## Complete the following
#1 Please list the stages of the persecution of the Jews named in the memoir review below.
#2 Answer these from the memoir review below:
(a) In what kind of town did Elie Wiesel spend his early years?
(b) What did his father leave him as an inheritance at their first farewell?
(c) With whose diary is the memoir inevitably compared?

The author's youthfulness helps to assure the inevitable comparison with the Anne Frank diary although over and above the...

Elie Wiesel spent his early years in a small Transylvanian town as one of four children. 

He was the only one of the family to survive what Francois Maurois, in his introduction, calls the "human holocaust" of the persecution of the Jews, which began with the restrictions, the singularization of the yellow star, the enclosure within the ghetto, and went on to the mass deportations to the ovens of Auschwitz and Buchenwald. There are unforgettable and horrifying scenes here in this spare and sombre memoir of this experience of the hanging of a child, of his first farewell with his father who leaves him an inheritance of a knife and a spoon, and of his last goodbye at Buchenwald his father's corpse is already cold let alone the long months of survival under unconscionable conditions.

## Provided material
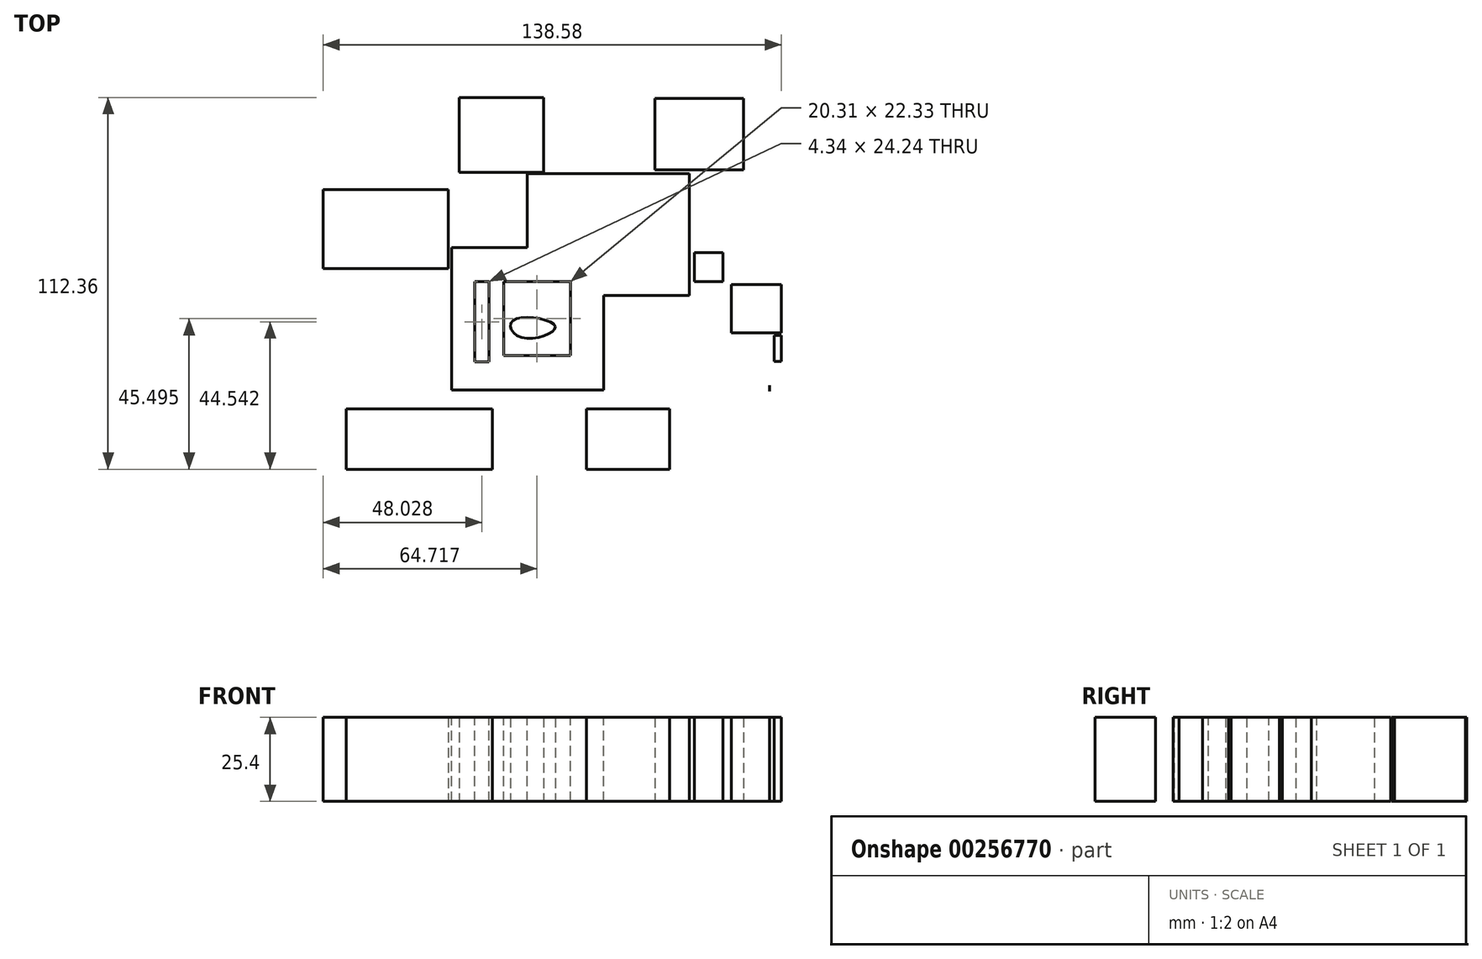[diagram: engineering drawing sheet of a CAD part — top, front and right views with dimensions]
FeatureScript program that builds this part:
annotation { "Feature Type Name" : "Feature", "Feature Type Description" : "" }
export const myFeature = defineFeature(function(context is Context, id is Id, definition is map)
    precondition{}
    {
        {
            var Q0;
            Q0=qCreatedBy(makeId("Top.planeOp"),FACE);
            var sketch = newSketch(context, id + "F0", { "sketchPlane" : qUnion([Q0])});
            skLineSegment(sketch, "E0.bottom", {"start": v(-35.94, 32.71) * mm, "end": v(35.94, 32.71) * mm});
            skLineSegment(sketch, "E0.top", {"start": v(-35.94, -32.71) * mm, "end": v(35.94, -32.71) * mm});
            skLineSegment(sketch, "E0.left", {"start": v(-35.94, 32.71) * mm, "end": v(-35.94, -32.71) * mm});
            skLineSegment(sketch, "E0.right", {"start": v(35.94, 32.71) * mm, "end": v(35.94, -32.71) * mm});
            skPoint(sketch, "E0.middle", {"position": v(0, 0) * mm});
            skSolve(sketch);
        }
        {
            var Q0;
            Q0=makeQuery(id+"F0.imprint","IMPRINT",FACE,{"disambiguationData":[TD([[makeQuery(id+"F0.imprint","IMPRINT",EDGE,{"derivedFrom":sQuery(id+"F0.wireOp",EDGE,"E0.bottom")}),-1.0]])]});
            extrude(context, id + "F1", {"entities" : qUnion([Q0]), "depth" : 25.4 * mm});
        }
        {
            var Q0;
            Q0=makeQuery(id+"F1.opExtrude","CAP_FACE",FACE,{"disambiguationData":[OSD([sQuery(id+"F0.wireOp",EDGE,"E0.bottom"),sQuery(id+"F0.wireOp",EDGE,"E0.top"),sQuery(id+"F0.wireOp",EDGE,"E0.left"),sQuery(id+"F0.wireOp",EDGE,"E0.right")])],"isStart":false});
            var sketch = newSketch(context, id + "F2", { "sketchPlane" : qUnion([Q0])});
            skLineSegment(sketch, "E1.bottom", {"start": v(-35.94, 32.71) * mm, "end": v(-13.1, 32.71) * mm});
            skLineSegment(sketch, "E1.top", {"start": v(-35.94, 10.38) * mm, "end": v(-13.1, 10.38) * mm});
            skLineSegment(sketch, "E1.left", {"start": v(-35.94, 32.71) * mm, "end": v(-35.94, 10.38) * mm});
            skLineSegment(sketch, "E1.right", {"start": v(-13.1, 32.71) * mm, "end": v(-13.1, 10.38) * mm});
            skSolve(sketch);
        }
        {
            var Q0;
            Q0 = qSketchRegion(id + "F2", true);
            extrude(context, id + "F3", {"entities" : qUnion([Q0]), "operationType" : NewBodyOperationType.REMOVE, "endBound" : BoundingType.THROUGH_ALL, "oppositeDirection" : true, "depth" : 25.4 * mm});
        }
        {
            var Q0;
            Q0=makeQuery(id+"F1.opExtrude","CAP_FACE",FACE,{"disambiguationData":[OSD([sQuery(id+"F0.wireOp",EDGE,"E0.bottom"),sQuery(id+"F0.wireOp",EDGE,"E0.top"),sQuery(id+"F0.wireOp",EDGE,"E0.left"),sQuery(id+"F0.wireOp",EDGE,"E0.right")])],"isStart":false});
            var sketch = newSketch(context, id + "F4", { "sketchPlane" : qUnion([Q0])});
            skLineSegment(sketch, "E2.bottom", {"start": v(35.94, -32.71) * mm, "end": v(10.04, -32.71) * mm});
            skLineSegment(sketch, "E2.top", {"start": v(35.94, -4.11) * mm, "end": v(10.04, -4.11) * mm});
            skLineSegment(sketch, "E2.left", {"start": v(35.94, -32.71) * mm, "end": v(35.94, -4.11) * mm});
            skLineSegment(sketch, "E2.right", {"start": v(10.04, -32.71) * mm, "end": v(10.04, -4.11) * mm});
            skSolve(sketch);
        }
        {
            var Q0;
            Q0 = qSketchRegion(id + "F4", true);
            extrude(context, id + "F5", {"entities" : qUnion([Q0]), "operationType" : NewBodyOperationType.REMOVE, "endBound" : BoundingType.THROUGH_ALL, "oppositeDirection" : true, "depth" : 25.4 * mm});
        }
        {
            var Q0;
            Q0=makeQuery(id+"F1.opExtrude","CAP_FACE",FACE,{"disambiguationData":[OSD([sQuery(id+"F0.wireOp",EDGE,"E0.bottom"),sQuery(id+"F0.wireOp",EDGE,"E0.top"),sQuery(id+"F0.wireOp",EDGE,"E0.left"),sQuery(id+"F0.wireOp",EDGE,"E0.right")])],"isStart":false});
            var sketch = newSketch(context, id + "F6", { "sketchPlane" : qUnion([Q0])});
            skLineSegment(sketch, "E3.bottom", {"start": v(-20.3, -22.33) * mm, "end": v(0, -22.33) * mm});
            skLineSegment(sketch, "E3.top", {"start": v(-20.3, 0) * mm, "end": v(0, 0) * mm});
            skLineSegment(sketch, "E3.left", {"start": v(-20.3, -22.33) * mm, "end": v(-20.3, 0) * mm});
            skLineSegment(sketch, "E3.right", {"start": v(0, -22.33) * mm, "end": v(0, 0) * mm});
            skSolve(sketch);
        }
        {
            var Q0;
            Q0 = qSketchRegion(id + "F6", true);
            extrude(context, id + "F7", {"entities" : qUnion([Q0]), "operationType" : NewBodyOperationType.REMOVE, "endBound" : BoundingType.THROUGH_ALL, "oppositeDirection" : true, "depth" : 25.4 * mm});
        }
        {
            var Q0;
            Q0=makeQuery(id+"F1.opExtrude","CAP_FACE",FACE,{"disambiguationData":[OSD([sQuery(id+"F0.wireOp",EDGE,"E0.bottom"),sQuery(id+"F0.wireOp",EDGE,"E0.top"),sQuery(id+"F0.wireOp",EDGE,"E0.left"),sQuery(id+"F0.wireOp",EDGE,"E0.right")])],"isStart":false});
            var sketch = newSketch(context, id + "F8", { "sketchPlane" : qUnion([Q0])});
            skLineSegment(sketch, "E4.bottom", {"start": v(-29.01, -24.24) * mm, "end": v(-24.67, -24.24) * mm});
            skLineSegment(sketch, "E4.top", {"start": v(-29.01, 0) * mm, "end": v(-24.67, 0) * mm});
            skLineSegment(sketch, "E4.left", {"start": v(-29.01, -24.24) * mm, "end": v(-29.01, 0) * mm});
            skLineSegment(sketch, "E4.right", {"start": v(-24.67, -24.24) * mm, "end": v(-24.67, 0) * mm});
            skSolve(sketch);
        }
        {
            var Q0;
            Q0 = qSketchRegion(id + "F8", true);
            extrude(context, id + "F9", {"entities" : qUnion([Q0]), "operationType" : NewBodyOperationType.REMOVE, "endBound" : BoundingType.THROUGH_ALL, "oppositeDirection" : true, "depth" : 25.4 * mm});
        }
        {
            var Q0;
            Q0=qCreatedBy(makeId("Top.planeOp"),FACE);
            var sketch = newSketch(context, id + "F10", { "sketchPlane" : qUnion([Q0])});
            skLineSegment(sketch, "E5.bottom", {"start": v(29.96, -38.36) * mm, "end": v(-67.83, -38.36) * mm});
            skLineSegment(sketch, "E5.top", {"start": v(29.96, -56.66) * mm, "end": v(-67.83, -56.66) * mm});
            skLineSegment(sketch, "E5.left", {"start": v(29.96, -38.36) * mm, "end": v(29.96, -56.66) * mm});
            skLineSegment(sketch, "E5.right", {"start": v(-67.83, -38.36) * mm, "end": v(-67.83, -56.66) * mm});
            skSolve(sketch);
        }
        {
            var Q0;
            Q0 = qSketchRegion(id + "F10", true);
            extrude(context, id + "F11", {"entities" : qUnion([Q0]), "depth" : 25.4 * mm});
        }
        {
            var Q0;
            Q0=makeQuery(id+"F11.opExtrude","CAP_FACE",FACE,{"disambiguationData":[OSD([sQuery(id+"F10.wireOp",EDGE,"E5.bottom"),sQuery(id+"F10.wireOp",EDGE,"E5.top"),sQuery(id+"F10.wireOp",EDGE,"E5.left"),sQuery(id+"F10.wireOp",EDGE,"E5.right")])],"isStart":false});
            var sketch = newSketch(context, id + "F12", { "sketchPlane" : qUnion([Q0])});
            skLineSegment(sketch, "E6.bottom", {"start": v(-23.71, -67.81) * mm, "end": v(4.75, -67.81) * mm});
            skLineSegment(sketch, "E6.top", {"start": v(-23.71, -38.36) * mm, "end": v(4.75, -38.36) * mm});
            skLineSegment(sketch, "E6.left", {"start": v(-23.71, -67.81) * mm, "end": v(-23.71, -38.36) * mm});
            skLineSegment(sketch, "E6.right", {"start": v(4.75, -67.81) * mm, "end": v(4.75, -38.36) * mm});
            skSolve(sketch);
        }
        {
            var Q0;
            Q0 = qSketchRegion(id + "F12", true);
            extrude(context, id + "F13", {"entities" : qUnion([Q0]), "operationType" : NewBodyOperationType.REMOVE, "endBound" : BoundingType.THROUGH_ALL, "oppositeDirection" : true, "depth" : 25.4 * mm});
        }
        {
            var Q0;
            Q0=qCreatedBy(makeId("Top.planeOp"),FACE);
            var sketch = newSketch(context, id + "F14", { "sketchPlane" : qUnion([Q0])});
            skLineSegment(sketch, "E7.bottom", {"start": v(-8.22, 33.07) * mm, "end": v(-33.74, 33.07) * mm});
            skLineSegment(sketch, "E7.top", {"start": v(-8.22, 55.7) * mm, "end": v(-33.74, 55.7) * mm});
            skLineSegment(sketch, "E7.left", {"start": v(-8.22, 33.07) * mm, "end": v(-8.22, 55.7) * mm});
            skLineSegment(sketch, "E7.right", {"start": v(-33.74, 33.07) * mm, "end": v(-33.74, 55.7) * mm});
            skSolve(sketch);
        }
        {
            var Q0;
            Q0 = qSketchRegion(id + "F14", true);
            extrude(context, id + "F15", {"entities" : qUnion([Q0]), "depth" : 25.4 * mm});
        }
        {
            var Q0;
            Q0=qCreatedBy(makeId("Top.planeOp"),FACE);
            var sketch = newSketch(context, id + "F16", { "sketchPlane" : qUnion([Q0])});
            skLineSegment(sketch, "E8.bottom", {"start": v(25.44, 33.86) * mm, "end": v(52.3, 33.86) * mm});
            skLineSegment(sketch, "E8.top", {"start": v(25.44, 55.4) * mm, "end": v(52.3, 55.4) * mm});
            skLineSegment(sketch, "E8.left", {"start": v(25.44, 33.86) * mm, "end": v(25.44, 55.4) * mm});
            skLineSegment(sketch, "E8.right", {"start": v(52.3, 33.86) * mm, "end": v(52.3, 55.4) * mm});
            skSolve(sketch);
        }
        {
            var Q0;
            Q0 = qSketchRegion(id + "F16", true);
            extrude(context, id + "F17", {"entities" : qUnion([Q0]), "depth" : 25.4 * mm});
        }
        {
            var Q0;
            Q0=qCreatedBy(makeId("Top.planeOp"),FACE);
            var sketch = newSketch(context, id + "F18", { "sketchPlane" : qUnion([Q0])});
            skLineSegment(sketch, "E9.bottom", {"start": v(37.44, 8.83) * mm, "end": v(46.07, 8.83) * mm});
            skLineSegment(sketch, "E9.top", {"start": v(37.44, 0) * mm, "end": v(46.07, 0) * mm});
            skLineSegment(sketch, "E9.left", {"start": v(37.44, 8.83) * mm, "end": v(37.44, 0) * mm});
            skLineSegment(sketch, "E9.right", {"start": v(46.07, 8.83) * mm, "end": v(46.07, 0) * mm});
            skLineSegment(sketch, "E10.bottom", {"start": v(48.6, -0.83) * mm, "end": v(63.7, -0.83) * mm});
            skLineSegment(sketch, "E10.top", {"start": v(48.6, -15.5) * mm, "end": v(63.7, -15.5) * mm});
            skLineSegment(sketch, "E10.left", {"start": v(48.6, -0.83) * mm, "end": v(48.6, -15.5) * mm});
            skLineSegment(sketch, "E10.right", {"start": v(63.7, -0.83) * mm, "end": v(63.7, -15.5) * mm});
            skLineSegment(sketch, "E11.bottom", {"start": v(63.71, -16.2) * mm, "end": v(61.59, -16.2) * mm});
            skLineSegment(sketch, "E11.top", {"start": v(63.71, -24.1) * mm, "end": v(61.59, -24.1) * mm});
            skLineSegment(sketch, "E11.left", {"start": v(63.71, -16.2) * mm, "end": v(63.71, -24.1) * mm});
            skLineSegment(sketch, "E11.right", {"start": v(61.59, -16.2) * mm, "end": v(61.59, -24.1) * mm});
            skLineSegment(sketch, "E12.bottom", {"start": v(60.18, -31.28) * mm, "end": v(60.19, -31.28) * mm});
            skLineSegment(sketch, "E12.top", {"start": v(60.18, -33.07) * mm, "end": v(60.19, -33.07) * mm});
            skLineSegment(sketch, "E12.left", {"start": v(60.18, -31.28) * mm, "end": v(60.18, -33.07) * mm});
            skLineSegment(sketch, "E12.right", {"start": v(60.19, -31.28) * mm, "end": v(60.19, -33.07) * mm});
            skSolve(sketch);
        }
        {
            var Q0;
            Q0 = qSketchRegion(id + "F18", true);
            extrude(context, id + "F19", {"entities" : qUnion([Q0]), "depth" : 25.4 * mm});
        }
        {
            var Q0;
            Q0=qCreatedBy(makeId("Top.planeOp"),FACE);
            var sketch = newSketch(context, id + "F20", { "sketchPlane" : qUnion([Q0])});
            skLineSegment(sketch, "E13.bottom", {"start": v(-37.06, 4.05) * mm, "end": v(-74.87, 4.05) * mm});
            skLineSegment(sketch, "E13.top", {"start": v(-37.06, 27.85) * mm, "end": v(-74.87, 27.85) * mm});
            skLineSegment(sketch, "E13.left", {"start": v(-37.06, 4.05) * mm, "end": v(-37.06, 27.85) * mm});
            skLineSegment(sketch, "E13.right", {"start": v(-74.87, 4.05) * mm, "end": v(-74.87, 27.85) * mm});
            skSolve(sketch);
        }
        {
            var Q0;
            Q0 = qSketchRegion(id + "F20", true);
            extrude(context, id + "F21", {"entities" : qUnion([Q0]), "depth" : 25.4 * mm});
        }
        {
            var Q0;
            Q0=qCreatedBy(makeId("Top.planeOp"),FACE);
            var sketch = newSketch(context, id + "F22", { "sketchPlane" : qUnion([Q0])});
            skFitSpline(sketch, "E14", {"points": [v(-17.47, -11.72) * mm, v(-14.91, -16.83) * mm, v(-4.69, -13.42) * mm, v(-17.47, -11.72) * mm]});
            skSolve(sketch);
        }
        {
            var Q0;
            Q0 = qSketchRegion(id + "F22", true);
            extrude(context, id + "F23", {"entities" : qUnion([Q0]), "depth" : 25.4 * mm});
        }
    });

## Solution set
#1
- The restrictions
- The singularization of the yellow star
- The enclosure within the ghetto
- The mass deportations to the ovens of Auschwitz and Buchenwald

#2
(a) A small Transylvanian town
(b) A knife and a spoon
(c) Anne Frank's